Posted in "The Hat Tip", Commercial Publishing, Economics & Business Models, Intellectual Property & Copyright, Open Access, Publishing Technology
2 comments on “Damon Wayans, Sr.: My creative work a “donation” to digital content distributors?!
  1. A couple of cautions here. First, while the academic journal publishing industry is rapacious in the extreme, monograph publishing is a different animal. While perhaps simplistic, the basic way academic book prices are set is to estimate total sales (often 500 or fewer) along with costs and profit margin. The price is a function of these factors. While the profit margin may be higher than it should be, there are real costs to editing and publishing an academic book. Any OA solution is going to have to factor in costs, even if there is no profit margin.

    Second, whether article or monograph, there needs to be a vehicle for peer review, and scholars will want to know that their work will be recognized by other scholars. Bringing your academic work directly to your audience may result in a challenge from that audience that the work has not been sufficiently vetted to make it academically credible. The key to any scholar publishing straight to an audience is finding a means for editing and review.

    • Gary F. Daught says:

      Bill, these are important cautions. Academic content creation, distribution, and community engagement is not entirely analogous to the artistic/entertainment situation described by Wayans in this post. But what jumped out at me as remarkably parallel was how content is viewed differently by content creators (whether artists or scholars) and content distributors (whether media companies or academic publishers). The artist creates to inspire or entertain. The scholar creates to build human knowledge. The commercial content distributor may provide a useful service (access, exposure, validation, etc.), but it fundamentally views the created products of artists and scholars as means to a business end.

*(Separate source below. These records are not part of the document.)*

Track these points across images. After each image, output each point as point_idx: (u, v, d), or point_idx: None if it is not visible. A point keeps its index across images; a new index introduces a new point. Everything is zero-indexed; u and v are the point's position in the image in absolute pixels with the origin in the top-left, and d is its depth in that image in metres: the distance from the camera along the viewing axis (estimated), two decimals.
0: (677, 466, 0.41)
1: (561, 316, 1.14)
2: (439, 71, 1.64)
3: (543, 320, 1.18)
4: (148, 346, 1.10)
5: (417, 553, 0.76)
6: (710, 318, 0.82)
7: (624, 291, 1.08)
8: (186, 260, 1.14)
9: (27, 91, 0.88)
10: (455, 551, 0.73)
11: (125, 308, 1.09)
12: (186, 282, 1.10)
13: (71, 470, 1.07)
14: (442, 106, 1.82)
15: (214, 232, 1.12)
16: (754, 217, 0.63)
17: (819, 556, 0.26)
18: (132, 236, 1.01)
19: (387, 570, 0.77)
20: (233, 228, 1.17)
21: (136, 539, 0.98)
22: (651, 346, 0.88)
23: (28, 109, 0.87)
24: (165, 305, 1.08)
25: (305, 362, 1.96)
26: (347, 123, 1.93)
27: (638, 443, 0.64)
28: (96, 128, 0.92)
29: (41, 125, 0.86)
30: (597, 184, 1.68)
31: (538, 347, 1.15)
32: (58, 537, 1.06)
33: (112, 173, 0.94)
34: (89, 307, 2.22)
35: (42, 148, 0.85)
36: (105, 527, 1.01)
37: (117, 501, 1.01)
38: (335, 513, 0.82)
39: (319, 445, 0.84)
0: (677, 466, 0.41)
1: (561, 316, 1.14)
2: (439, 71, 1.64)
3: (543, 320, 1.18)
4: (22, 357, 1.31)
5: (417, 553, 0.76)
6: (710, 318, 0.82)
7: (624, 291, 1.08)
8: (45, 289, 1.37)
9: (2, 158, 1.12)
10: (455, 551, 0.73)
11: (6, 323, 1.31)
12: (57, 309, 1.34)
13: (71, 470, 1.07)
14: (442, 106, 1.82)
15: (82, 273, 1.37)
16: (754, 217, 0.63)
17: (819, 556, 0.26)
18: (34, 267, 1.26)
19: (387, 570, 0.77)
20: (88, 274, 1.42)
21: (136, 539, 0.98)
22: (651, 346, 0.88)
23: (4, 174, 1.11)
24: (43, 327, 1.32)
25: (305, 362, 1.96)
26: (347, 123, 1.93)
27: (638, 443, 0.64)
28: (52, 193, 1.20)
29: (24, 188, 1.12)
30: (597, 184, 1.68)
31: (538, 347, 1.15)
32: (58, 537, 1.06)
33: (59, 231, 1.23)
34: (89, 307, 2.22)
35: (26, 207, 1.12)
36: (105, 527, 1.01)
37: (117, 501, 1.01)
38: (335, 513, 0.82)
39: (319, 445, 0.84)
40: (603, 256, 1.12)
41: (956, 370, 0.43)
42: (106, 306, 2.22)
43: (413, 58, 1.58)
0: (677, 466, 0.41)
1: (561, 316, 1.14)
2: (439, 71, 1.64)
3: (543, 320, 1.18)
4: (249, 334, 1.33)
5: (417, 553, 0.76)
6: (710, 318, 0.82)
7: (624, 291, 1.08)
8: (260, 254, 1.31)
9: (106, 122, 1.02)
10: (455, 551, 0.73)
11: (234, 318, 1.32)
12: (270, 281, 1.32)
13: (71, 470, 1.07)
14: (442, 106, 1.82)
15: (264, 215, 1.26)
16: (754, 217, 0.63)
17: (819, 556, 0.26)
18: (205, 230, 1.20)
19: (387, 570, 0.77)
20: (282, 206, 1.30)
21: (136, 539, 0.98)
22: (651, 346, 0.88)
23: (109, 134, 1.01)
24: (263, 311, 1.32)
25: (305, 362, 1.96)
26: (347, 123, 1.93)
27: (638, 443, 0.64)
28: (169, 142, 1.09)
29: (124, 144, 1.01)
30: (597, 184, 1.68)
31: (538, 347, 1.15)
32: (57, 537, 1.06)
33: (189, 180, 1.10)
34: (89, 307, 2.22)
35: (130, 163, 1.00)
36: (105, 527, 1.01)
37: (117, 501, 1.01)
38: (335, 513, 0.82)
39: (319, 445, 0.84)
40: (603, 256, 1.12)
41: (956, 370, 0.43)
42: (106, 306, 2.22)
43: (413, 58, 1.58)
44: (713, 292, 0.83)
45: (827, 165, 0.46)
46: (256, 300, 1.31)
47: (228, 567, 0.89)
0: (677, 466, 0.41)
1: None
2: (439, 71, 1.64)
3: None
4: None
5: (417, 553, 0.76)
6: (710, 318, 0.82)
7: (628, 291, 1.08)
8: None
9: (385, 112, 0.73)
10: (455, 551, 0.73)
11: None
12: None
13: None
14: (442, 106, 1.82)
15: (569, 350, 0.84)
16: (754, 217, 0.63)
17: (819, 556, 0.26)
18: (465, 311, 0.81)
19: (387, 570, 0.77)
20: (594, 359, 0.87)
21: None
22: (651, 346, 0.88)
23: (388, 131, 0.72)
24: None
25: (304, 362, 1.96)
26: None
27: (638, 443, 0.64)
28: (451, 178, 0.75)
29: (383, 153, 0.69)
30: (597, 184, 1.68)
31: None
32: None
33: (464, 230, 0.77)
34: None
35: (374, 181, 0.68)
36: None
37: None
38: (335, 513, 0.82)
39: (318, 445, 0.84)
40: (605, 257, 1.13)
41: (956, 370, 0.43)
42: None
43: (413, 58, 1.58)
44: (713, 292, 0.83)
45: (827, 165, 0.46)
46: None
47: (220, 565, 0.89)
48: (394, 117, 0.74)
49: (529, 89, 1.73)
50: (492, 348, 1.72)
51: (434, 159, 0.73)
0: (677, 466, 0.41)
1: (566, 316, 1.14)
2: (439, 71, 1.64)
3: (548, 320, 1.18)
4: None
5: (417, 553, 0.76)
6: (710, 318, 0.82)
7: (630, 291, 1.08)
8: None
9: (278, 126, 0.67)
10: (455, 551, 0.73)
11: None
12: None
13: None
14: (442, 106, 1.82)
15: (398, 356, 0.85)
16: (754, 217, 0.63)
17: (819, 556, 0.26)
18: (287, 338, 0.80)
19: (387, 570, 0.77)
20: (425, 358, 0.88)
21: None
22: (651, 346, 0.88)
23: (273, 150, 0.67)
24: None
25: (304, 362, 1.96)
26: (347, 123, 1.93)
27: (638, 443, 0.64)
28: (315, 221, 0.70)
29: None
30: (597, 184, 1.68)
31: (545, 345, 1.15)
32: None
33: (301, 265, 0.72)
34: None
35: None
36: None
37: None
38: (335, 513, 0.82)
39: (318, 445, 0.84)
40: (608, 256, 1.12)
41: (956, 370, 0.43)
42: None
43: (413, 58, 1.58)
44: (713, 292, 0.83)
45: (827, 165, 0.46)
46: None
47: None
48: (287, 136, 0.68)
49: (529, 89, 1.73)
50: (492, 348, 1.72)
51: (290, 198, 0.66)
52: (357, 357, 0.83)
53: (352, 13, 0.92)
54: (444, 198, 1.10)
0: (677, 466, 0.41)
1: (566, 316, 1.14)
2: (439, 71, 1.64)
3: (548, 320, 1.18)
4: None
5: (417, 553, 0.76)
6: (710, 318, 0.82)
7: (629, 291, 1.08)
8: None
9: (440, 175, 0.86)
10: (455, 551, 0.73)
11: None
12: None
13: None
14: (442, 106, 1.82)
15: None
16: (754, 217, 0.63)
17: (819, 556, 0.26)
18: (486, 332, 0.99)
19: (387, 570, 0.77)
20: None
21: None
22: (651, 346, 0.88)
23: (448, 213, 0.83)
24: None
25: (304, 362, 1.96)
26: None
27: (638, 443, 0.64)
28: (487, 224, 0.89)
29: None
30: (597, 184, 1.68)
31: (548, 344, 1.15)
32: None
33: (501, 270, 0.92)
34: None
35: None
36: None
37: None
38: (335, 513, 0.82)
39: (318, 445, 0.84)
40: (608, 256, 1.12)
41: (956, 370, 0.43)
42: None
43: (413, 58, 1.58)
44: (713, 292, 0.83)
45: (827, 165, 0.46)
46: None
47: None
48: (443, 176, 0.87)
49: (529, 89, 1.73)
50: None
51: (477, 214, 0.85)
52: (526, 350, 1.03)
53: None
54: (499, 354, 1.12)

      The difference is not a value judgment, though I believe there are value implications in the difference. In saying that scholars now have options in the digital space is not meant to suggest that there aren’t still costs associated with content distribution, or that they could use these options to by-pass review of their peers. Rather, these options enable more direct engagement with their communities on the basis of the created content itself, not the (prior) need/desire to extract a profit.